Aragon is an autonomous community in Spain, coextensive with the medieval Kingdom of Aragon. Located in northeastern Spain, the Aragonese autonomous community comprises three provinces (from north to south): Huesca, Zaragoza, and Teruel. Its capital is Zaragoza (also called Saragossa in English). The current Statute of Autonomy declares Aragon a nationality of Spain.
Aragon's northern province of Huesca borders France and is positioned in the middle of the Pyrenees. Within Spain, the community is flanked by Catalonia to the east, Valencian Community and Castilla–La Mancha to the south, and Castile and León, La Rioja, and Navarre to the west.
Covering an area of 47,719 km2 (18,424 sq mi), the region's terrain ranges diversely from permanent glaciers to verdant valleys, rich pasture lands and orchards, through to the arid steppe plains of the central lowlands. Aragon is home to many rivers—most notably, the river Ebro, Spain's largest river in volume, which runs west-east across the entire region through the province of Zaragoza. It is also home to the Aneto, the highest mountain in the Pyrenees.
As of 2015, the population of Aragon was 1,317,847, with slightly more than half of it living in Zaragoza, its capital city. The economy of Aragon generates (as of 2014) a GDP of €33,162 million which represents 3.13% of Spain's national GDP, and is currently 6th in per capita production behind Madrid, Basque Country, Navarre, Catalonia and La Rioja.

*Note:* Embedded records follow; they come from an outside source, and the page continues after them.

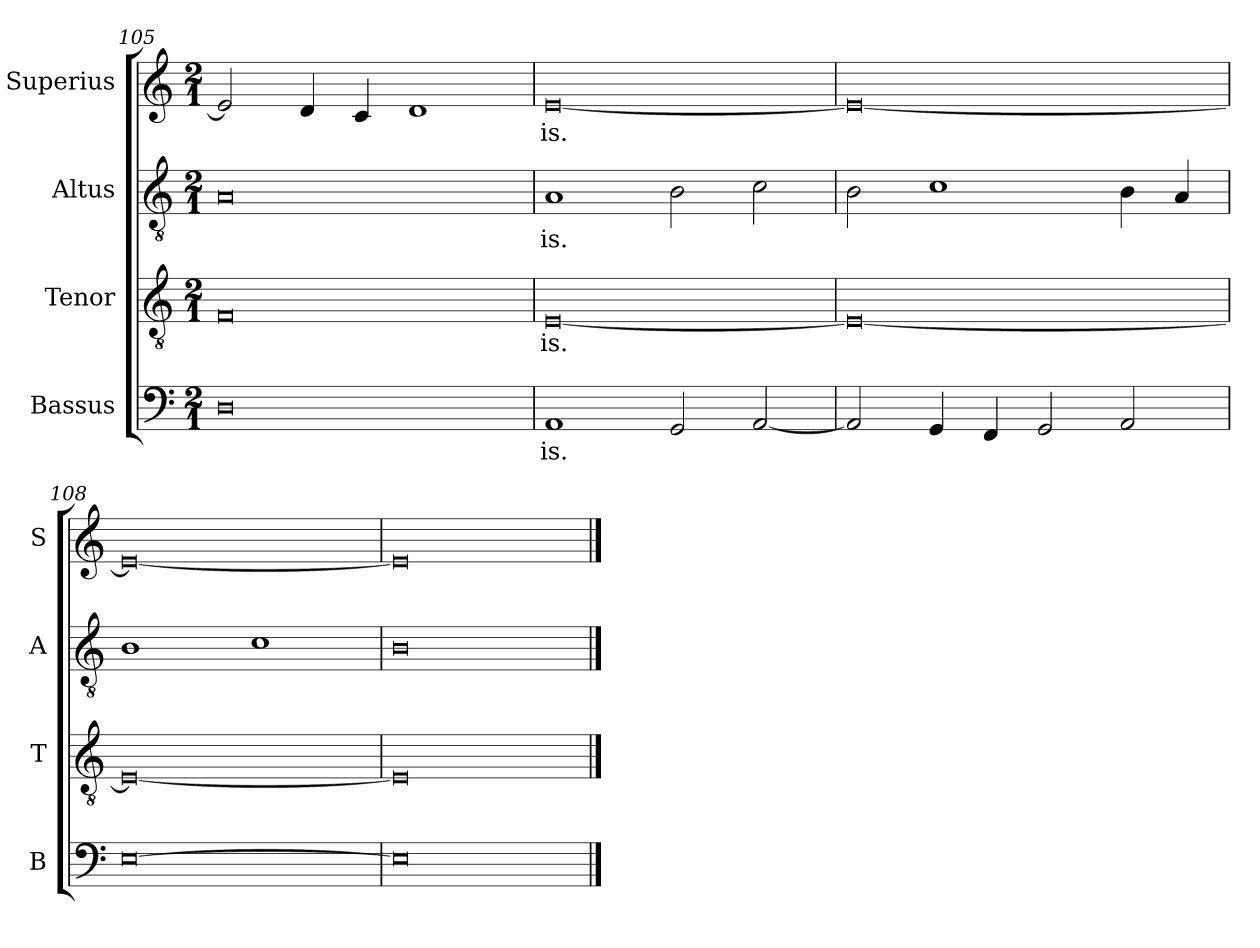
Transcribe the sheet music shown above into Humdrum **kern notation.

**kern	**text	**kern	**text	**kern	**text	**kern	**text
*part4	*part4	*part3	*part3	*part2	*part2	*part1	*part1
*staff4	*staff4	*staff3	*staff3	*staff2	*staff2	*staff1	*staff1
*I"Bassus	*	*I"Tenor	*	*I"Altus	*	*I"Superius	*
*I'B	*	*I'T	*	*I'A	*	*I'S	*
*clefF4	*	*clefGv2	*	*clefGv2	*	*clefG2	*
*k[]	*	*k[]	*	*k[]	*	*k[]	*
*M2/1	*	*M2/1	*	*M2/1	*	*M2/1	*
=105	=105	=105	=105	=105	=105	=105	=105
0D	.	0F	.	0A	.	2e]	.
.	.	.	.	.	.	4d	.
.	.	.	.	.	.	4c	.
.	.	.	.	.	.	1d	.
=106	=106	=106	=106	=106	=106	=106	=106
1AA	-is.	[0E	-is.	1A	-is.	[0e	-is.
2GG	.	.	.	2B	.	.	.
[2AA	.	.	.	2c	.	.	.
=107	=107	=107	=107	=107	=107	=107	=107
2AA]	.	0E_	.	2B	.	0e_	.
4GG	.	.	.	1c	.	.	.
4FF	.	.	.	.	.	.	.
2GG	.	.	.	.	.	.	.
2AA	.	.	.	4B	.	.	.
.	.	.	.	4A	.	.	.
=108	=108	=108	=108	=108	=108	=108	=108
[0E	.	0E_	.	1B	.	0e_	.
.	.	.	.	1c	.	.	.
=109	=109	=109	=109	=109	=109	=109	=109
0E]	.	0E]	.	0B	.	0e]	.
==	==	==	==	==	==	==	==
*-	*-	*-	*-	*-	*-	*-	*-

In addition to its three provinces, Aragon is subdivided into 33 comarcas or counties; all with a rich geopolitical and cultural history from its pre-Roman, Celtic and Roman days; and from the four centuries of Islamic period as Marca Superior of Al-Andalus or kingdom (or taifa) of Saraqustah, and as lands that once belonged to the Frankish Marca Hispanica; and counties that later formed the Kingdom of Aragon and eventually the empire or Crown of Aragon.